EPHA2 regulates cell migration
It has been well established that wild-type EphA2 regulates cell migration, proliferation and invasion in a number of cell types [53]–[59]. Given the wealth of information linking EphA2 to cell migration, we evaluated the functional effects of the EPHA2 SAM domain mutations using the wound-healing assay. We showed that EPHA2 promotes cell migration in the absence of ligand stimulation, and that the SAM domain mutations diminish this activity, possibly due to the reduction of EPHA2 protein levels. Statistical analysis showed that there were significant differences between the wild-type and mutant EPHA2 genes. Similar enhancement effects in cell migration were reported following EphA2 expression in other cell types, including MDA-MB-231 breast cancer cells [59], PC3 carcinoma cells [60], U373 glioblastoma cells, and U87 glioblastoma cells [57]. Inactivation of EphA2 has also been shown to impair cell migration [58], [61]. For example, EphA2-deficient murine pulmonary microvascular (MPMEC) endothelial cells have impaired angiogenesis [58], [61]. Ligand-independent promotion of cell migration by EphA2 is likely mediated through interaction with Ephexin4 and the eventual activation of Rac1 [59].

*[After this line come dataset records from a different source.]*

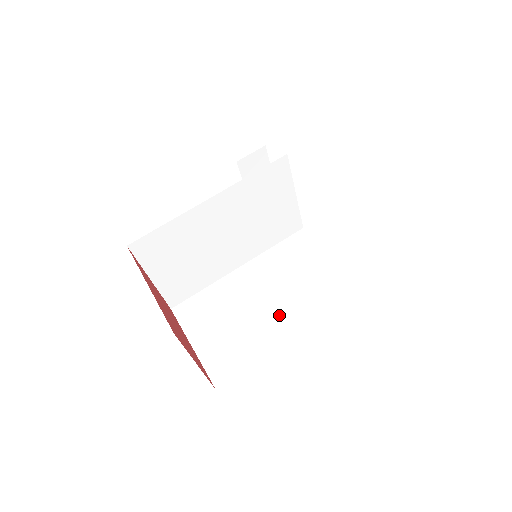
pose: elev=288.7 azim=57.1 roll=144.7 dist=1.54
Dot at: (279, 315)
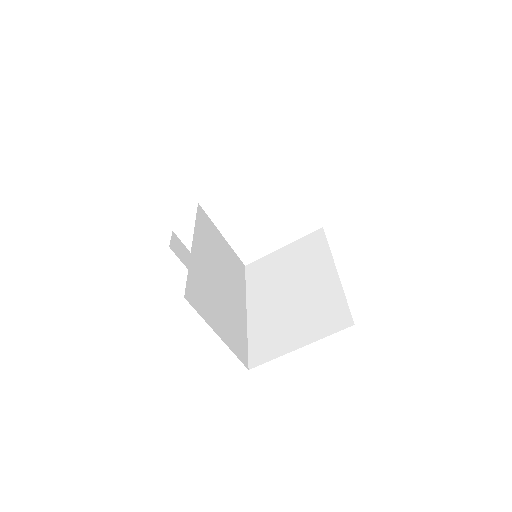
Dot at: (310, 279)
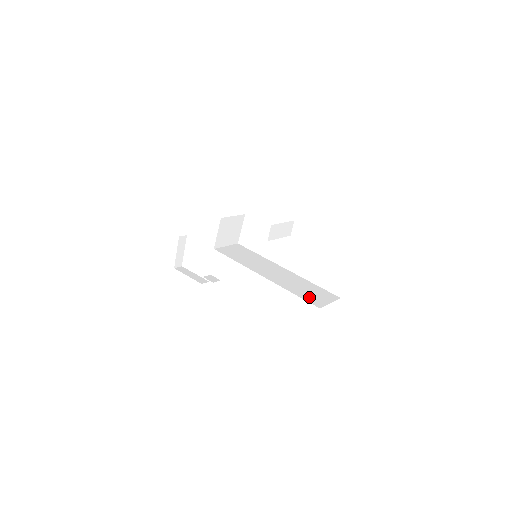
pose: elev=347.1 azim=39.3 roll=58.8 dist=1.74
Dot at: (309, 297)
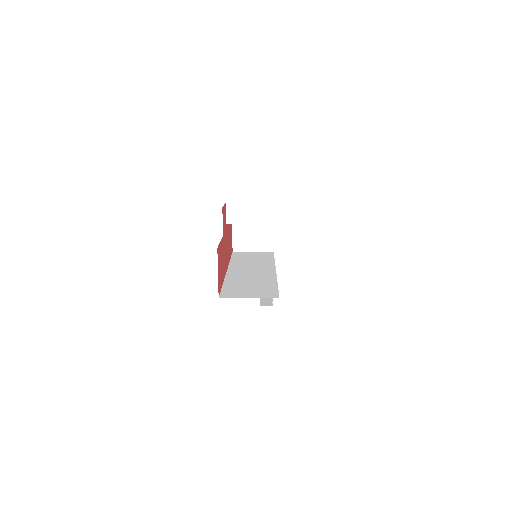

Ephrin ligand binding induces Eph receptor phosphorylation and activation [53], [56], [57], [61]. The activation of EphA2 has been shown to negatively regulate cell migration [57], [60], [62], proliferation [53] and invasion [54]–[56] in a number of cell lines including U373, U87, A172, PC3, MDA-MB-231, MDA-MB-435, MCF10A, Capan2, G48a, U87 and U251. We also observed that stimulation of EPHA2 with ephrin-A5 resulted in the inhibition of migration of HEK293T and αTN4-1 cells. Although EphA2 activation inhibits cell migration in these studies, the opposite effects have also been reported [58], [61], [63]. Brantley-Sieders et al., showed that stimulation of lung microvascular endothelial cells (MPMEC) and bovine pulmonary microvascular endothelial cells (BPMEC) with ephrin-A1 induces cell migration [58], [61]. In human cardiac stem cells (CSC), ephrin-A1 promotes cell migration and enhances cardiac repair [63]. Taken together, our results are consistent with previous studies showing that EPHA2 is a major regulator of cell migration, and that the effects depend on whether the ligand is present and the cellular context.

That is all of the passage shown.